City in Elk County, Kansas

Elk Falls is a city in Elk County, Kansas, United States, along the Elk River. As of the 2020 census, the population of the city was 113.

==History==
The first European-American house was built at Elk Falls in 1870, and a post office was opened that same year. Elk Falls was named for a waterfall on the Elk River, near where the town developed. Two early settlers in the rural community were the widow Prudence Crandall (who took back her maiden name after her husband died), an educator from Connecticut who had established the Canterbury Female Boarding School in the 1830s for African-American girls and young women; and her brother Hezekiah. They both died here and were buried in the town cemetery.

==Geography==
According to the United States Census Bureau, the city has a total area of 0.87 sqmi, of which 0.86 sqmi is land and 0.01 sqmi is water.

==Demographics==

Historical population
| Census | Pop. | Note | %± |
| 1880 | 513 |  | — |
| 1890 | 350 |  | −31.8% |
| 1910 | 271 |  | — |
| 1920 | 203 |  | −25.1% |
| 1930 | 288 |  | 41.9% |
| 1940 | 294 |  | 2.1% |
| 1950 | 276 |  | −6.1% |
| 1960 | 179 |  | −35.1% |
| 1970 | 124 |  | −30.7% |
| 1980 | 151 |  | 21.8% |
| 1990 | 122 |  | −19.2% |
| 2000 | 112 |  | −8.2% |
| 2010 | 107 |  | −4.5% |
| 2020 | 113 |  | 5.6% |
U.S. Decennial Census

===2020 census===
The 2020 United States census counted 113 people, 54 households, and 34 families in Elk Falls. The population density was 155.4 per square mile (60.0/km^{2}). There were 55 housing units at an average density of 75.7 per square mile (29.2/km^{2}). The racial makeup was 89.38% (101) white or European American (88.5% non-Hispanic white), 0.0% (0) black or African-American, 0.88% (1) Native American or Alaska Native, 0.0% (0) Asian, 0.0% (0) Pacific Islander or Native Hawaiian, 0.88% (1) from other races, and 8.85% (10) from two or more races. Hispanic or Latino of any race was 5.31% (6) of the population.

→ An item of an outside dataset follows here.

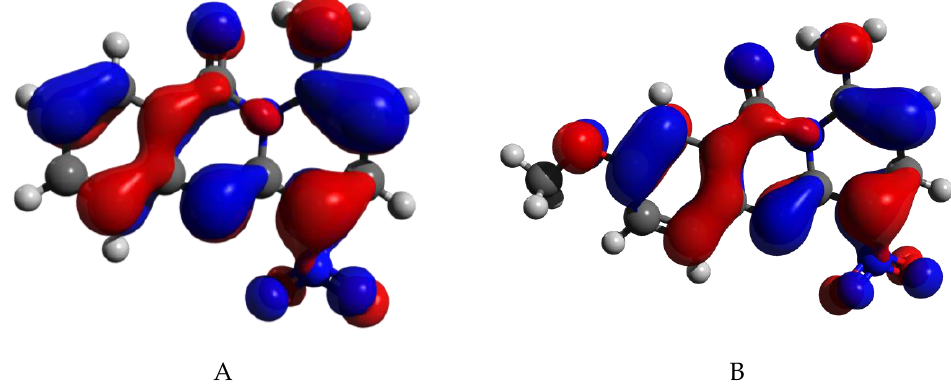
Figure3. TheHOMOorbitalsofthenon-methoxy-substitutedanalogue( A )andthemethoxy-substituted Figure 3. The HOMO orbitals of the non-methoxy-substituted analogue ( A ) and the methoxy- analogue ( B substituted analogue ( B ).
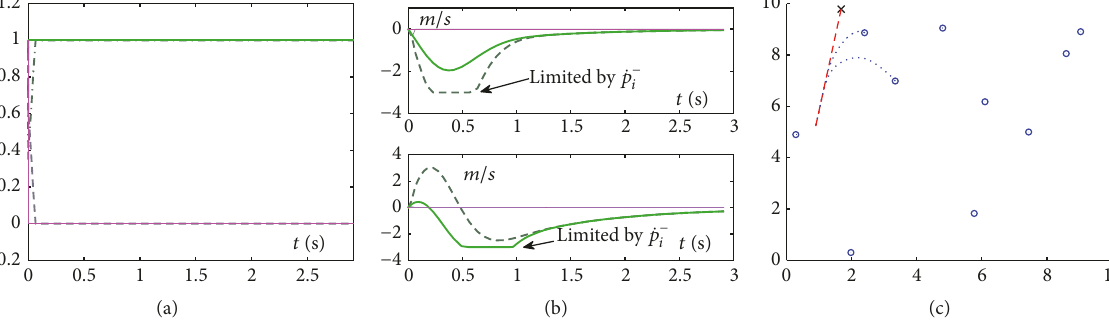
Figure 10: Performance of 𝑘 -WTA network in distributed coordination model with 𝑘 = 2 , zero-initial-velocity constraint, as well as bound limits on velocity of mobile robots. (a) Outputs of 𝑘 -WTA network with 𝑘 = 2 . (b) Velocities of mobile robots. (c) Tracking trajectories of different mobile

Of the 54 households, 20.4% had children under the age of 18; 46.3% were married couples living together; 13.0% had a female householder with no spouse or partner present. 27.8% of households consisted of individuals and 16.7% had someone living alone who was 65 years of age or older. The average household size was 1.8 and the average family size was 2.5. The percent of those with a bachelor's degree or higher was estimated to be 30.1% of the population.

26.5% of the population was under the age of 18, 1.8% from 18 to 24, 12.4% from 25 to 44, 30.1% from 45 to 64, and 29.2% who were 65 years of age or older. The median age was 56.2 years. For every 100 females, there were 85.2 males. For every 100 females ages 18 and older, there were 76.6 males.

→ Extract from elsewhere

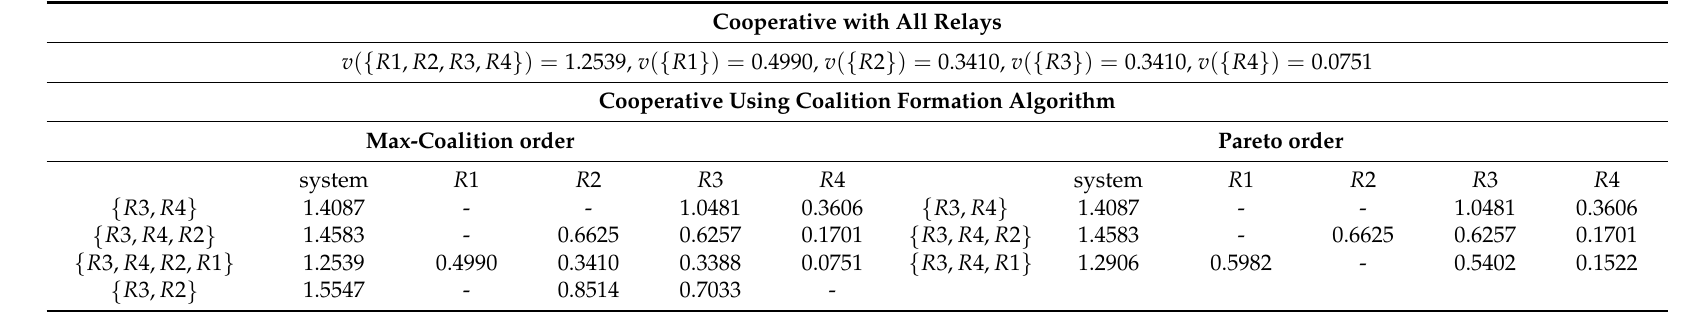
Table 2. The utility of each potential coalition and each relay for the network of Figure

The 2016–2020 5-year American Community Survey estimates show that the median household income was $26,667 (with a margin of error of +/- $21,261) and the median family income was $58,750 (+/- $31,140). Approximately, 0.0% of families and 14.4% of the population were below the poverty line, including 0.0% of those under the age of 18 and 0.0% of those ages 65 or over.

===2010 census===
As of the census of 2010, there were 107 people, 54 households, and 33 families residing in the city. The population density was 124.4 PD/sqmi. There were 68 housing units at an average density of 79.1 /sqmi. The racial makeup of the city was 92.5% White, 1.9% Native American, 0.9% Asian, and 4.7% from two or more races. Hispanic or Latino of any race were 0.9% of the population.

There were 54 households, of which 16.7% had children under the age of 18 living with them, 50.0% were married couples living together, 9.3% had a female householder with no husband present, 1.9% had a male householder with no wife present, and 38.9% were non-families. 35.2% of all households were made up of individuals, and 22.2% had someone living alone who was 65 years of age or older. The average household size was 1.98 and the average family size was 2.52.

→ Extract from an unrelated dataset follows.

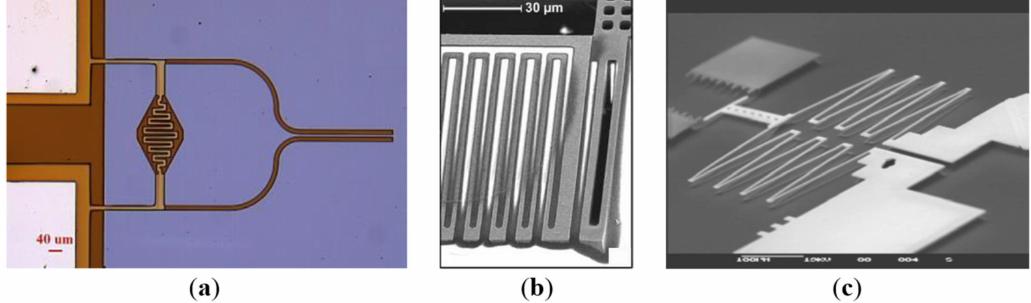
Figure 11. Unconventional electrothermal actuation mechanisms: ( a ) microgripper with expanding bar actuator [128]; ( b ) microgripper based on silicon-polymer stack [129]; ( c ) microspring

The median age in the city was 52.9 years. 16.8% of residents were under the age of 18; 2.9% were between the ages of 18 and 24; 9.3% were from 25 to 44; 42.9% were from 45 to 64; and 28% were 65 years of age or older. The gender makeup of the city was 45.8% male and 54.2% female.

==Education==
The community is served by West Elk USD 282 public school district. West Elk High School is located in Howard. The West Elk High School mascot is Patriots.